* Problem to solve *
Please set out each line below exactly as it stands, without the images.

* Recorded data *
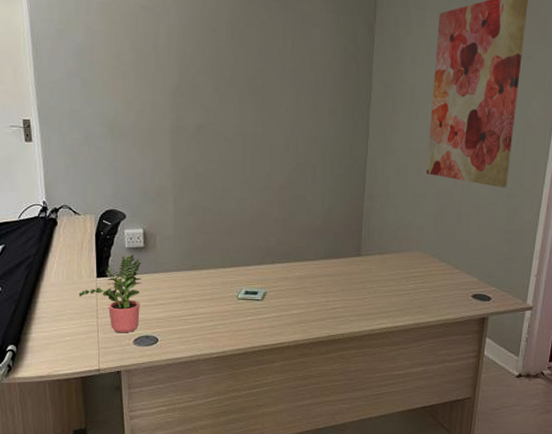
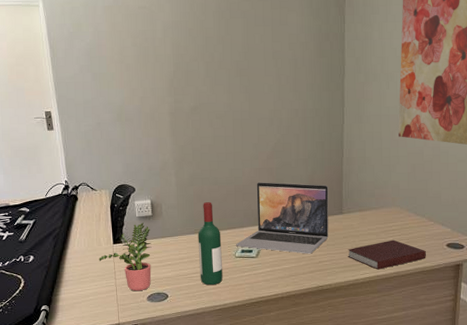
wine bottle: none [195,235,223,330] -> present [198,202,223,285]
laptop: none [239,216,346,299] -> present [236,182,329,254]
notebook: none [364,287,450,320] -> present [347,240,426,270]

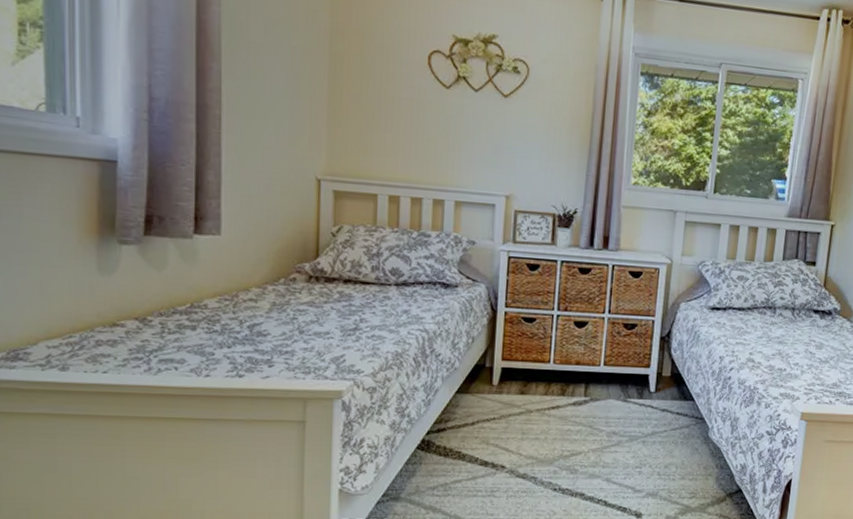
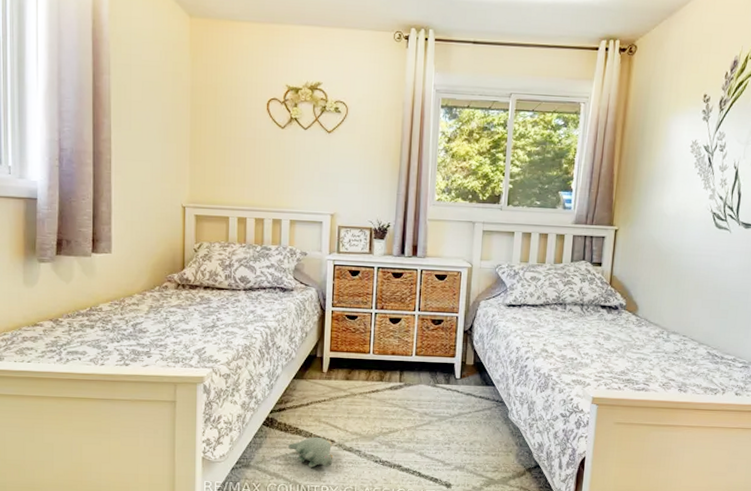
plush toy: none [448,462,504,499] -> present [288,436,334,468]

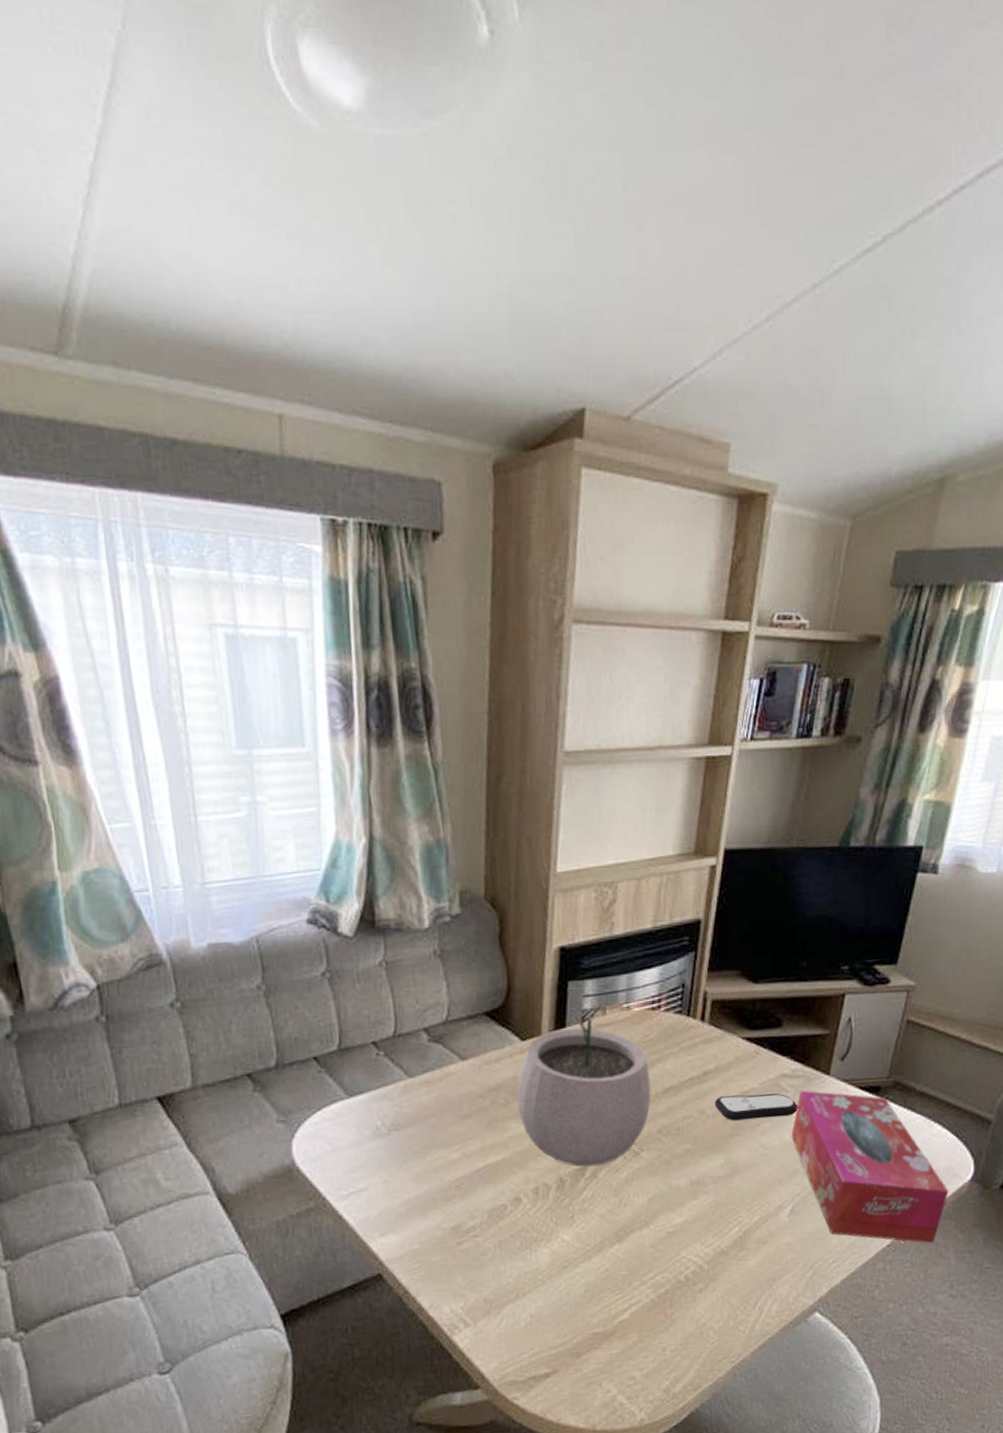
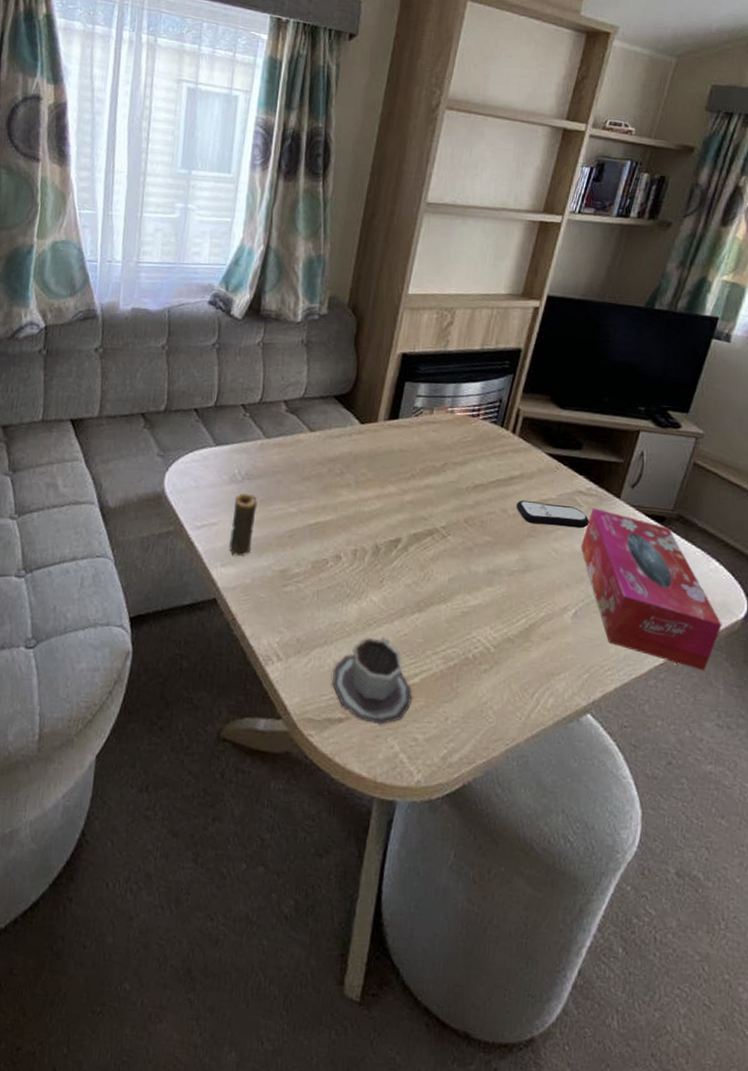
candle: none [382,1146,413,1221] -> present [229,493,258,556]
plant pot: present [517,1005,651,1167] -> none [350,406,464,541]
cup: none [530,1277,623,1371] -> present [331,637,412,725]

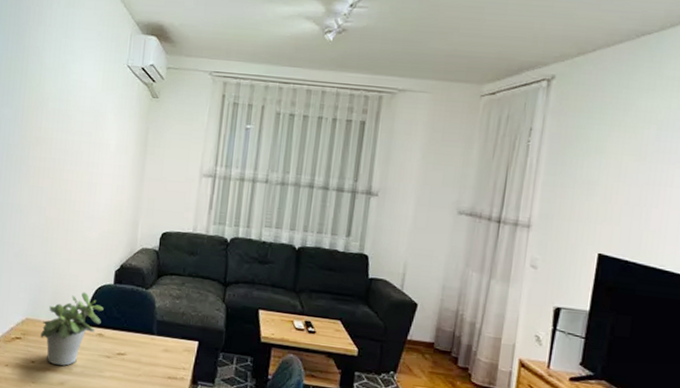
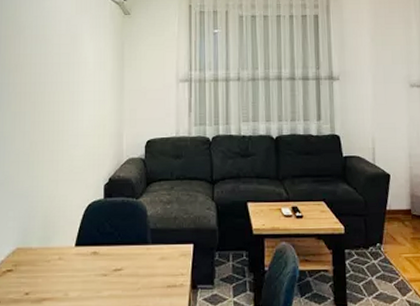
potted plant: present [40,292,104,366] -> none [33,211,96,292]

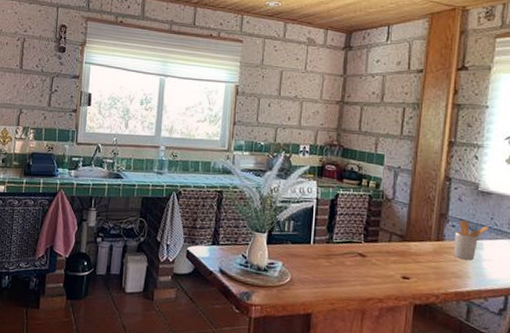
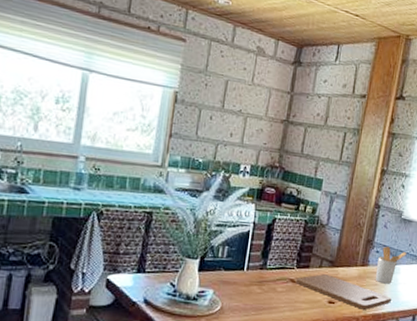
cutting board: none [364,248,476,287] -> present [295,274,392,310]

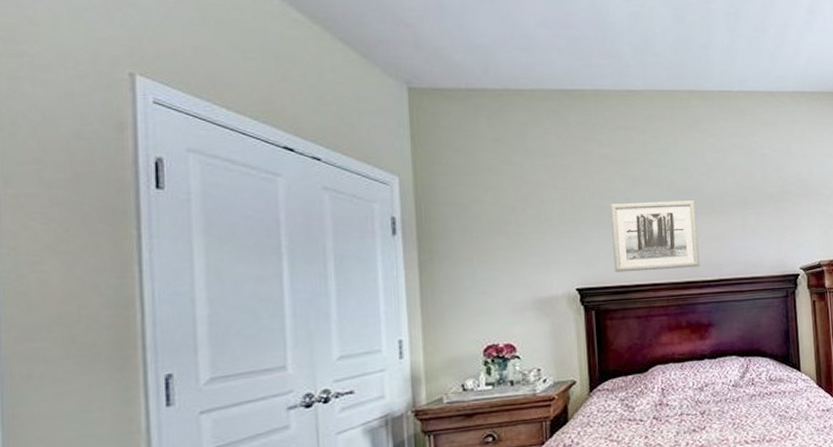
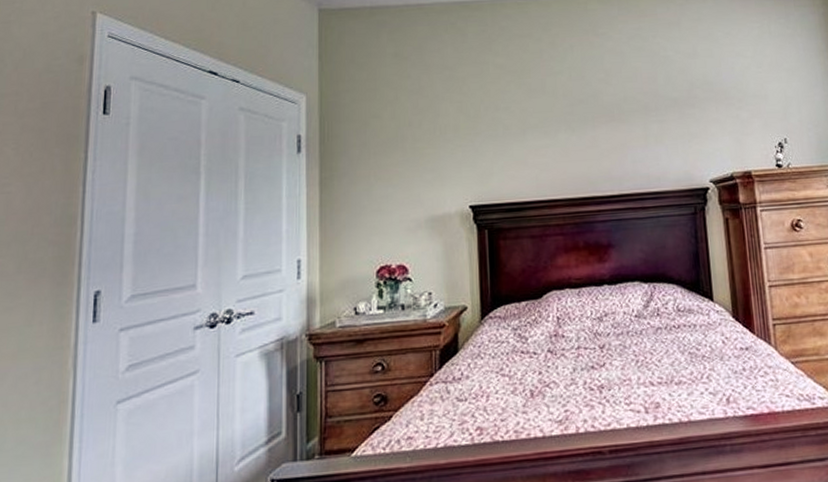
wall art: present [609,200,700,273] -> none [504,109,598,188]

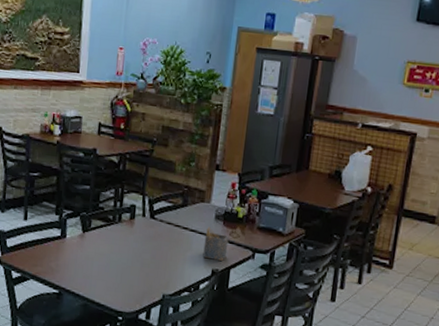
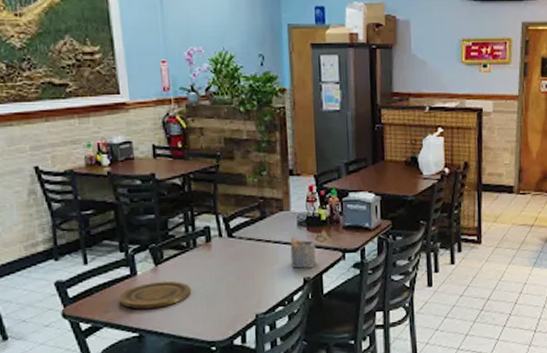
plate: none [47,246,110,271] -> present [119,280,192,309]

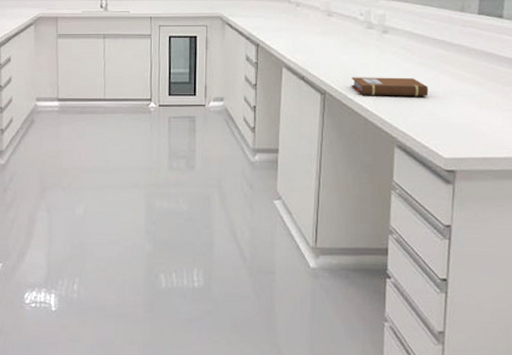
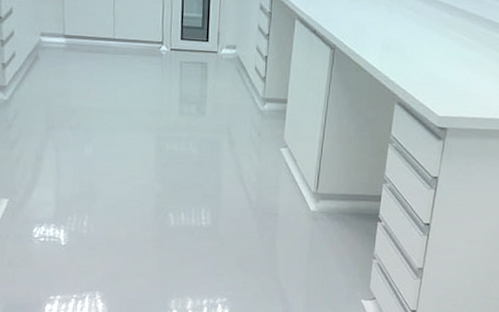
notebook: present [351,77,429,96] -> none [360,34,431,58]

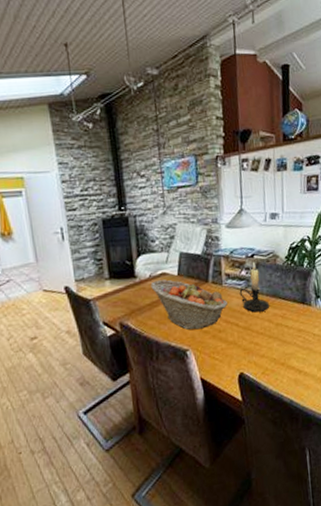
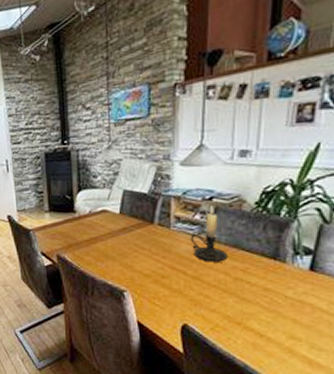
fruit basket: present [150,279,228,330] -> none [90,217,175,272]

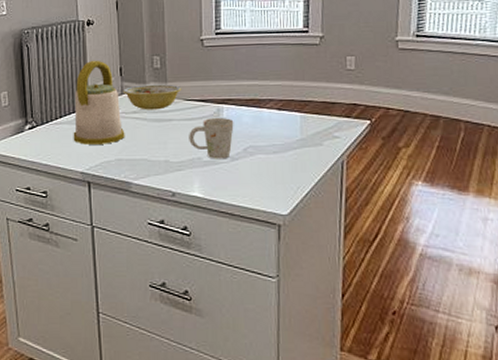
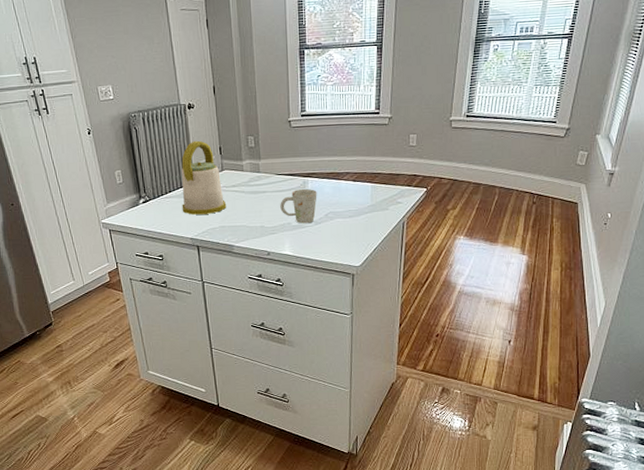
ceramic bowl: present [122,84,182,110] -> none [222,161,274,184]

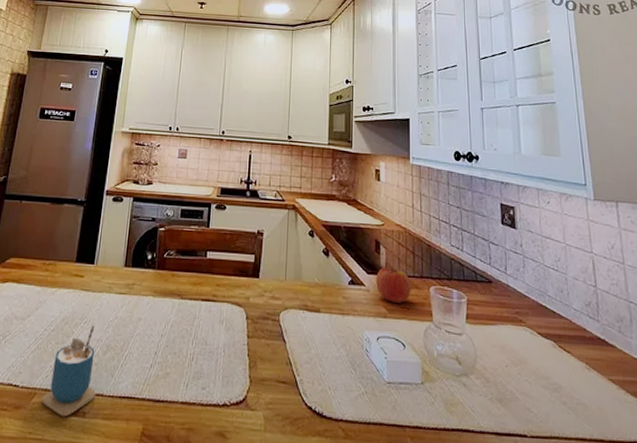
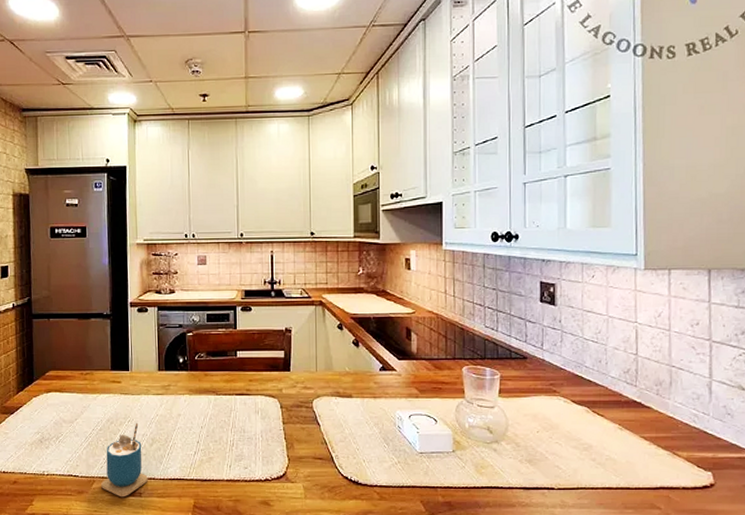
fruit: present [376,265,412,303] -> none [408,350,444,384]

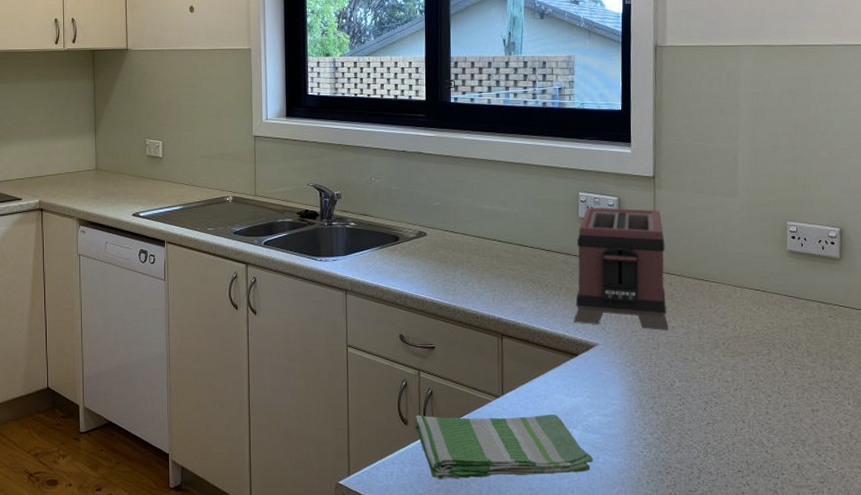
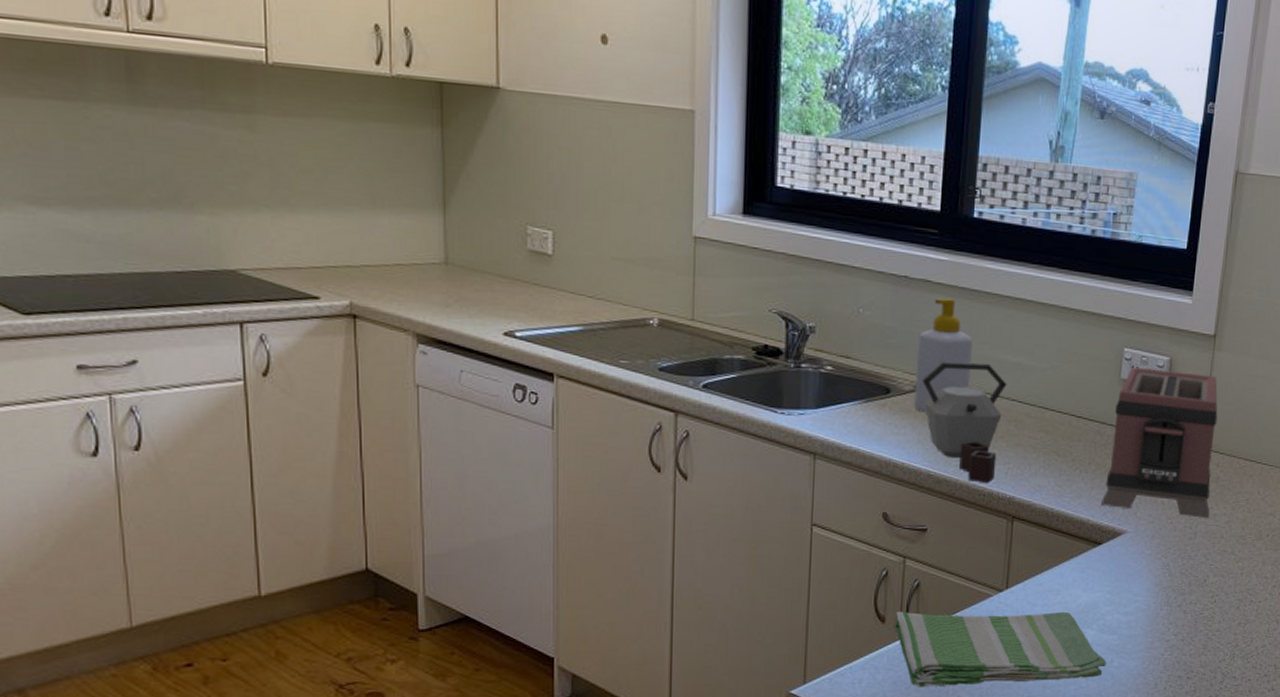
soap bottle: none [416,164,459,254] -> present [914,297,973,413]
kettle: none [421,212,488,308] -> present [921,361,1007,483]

* Solution for this task *
wine bottle: none [195,235,223,330] -> present [198,202,223,285]
laptop: none [239,216,346,299] -> present [236,182,329,254]
notebook: none [364,287,450,320] -> present [347,240,426,270]

plush toy: none [448,462,504,499] -> present [288,436,334,468]

candle: none [382,1146,413,1221] -> present [229,493,258,556]
plant pot: present [517,1005,651,1167] -> none [350,406,464,541]
cup: none [530,1277,623,1371] -> present [331,637,412,725]

potted plant: present [40,292,104,366] -> none [33,211,96,292]

cutting board: none [364,248,476,287] -> present [295,274,392,310]

wall art: present [609,200,700,273] -> none [504,109,598,188]

plate: none [47,246,110,271] -> present [119,280,192,309]

notebook: present [351,77,429,96] -> none [360,34,431,58]

fruit basket: present [150,279,228,330] -> none [90,217,175,272]

ceramic bowl: present [122,84,182,110] -> none [222,161,274,184]

fruit: present [376,265,412,303] -> none [408,350,444,384]

soap bottle: none [416,164,459,254] -> present [914,297,973,413]
kettle: none [421,212,488,308] -> present [921,361,1007,483]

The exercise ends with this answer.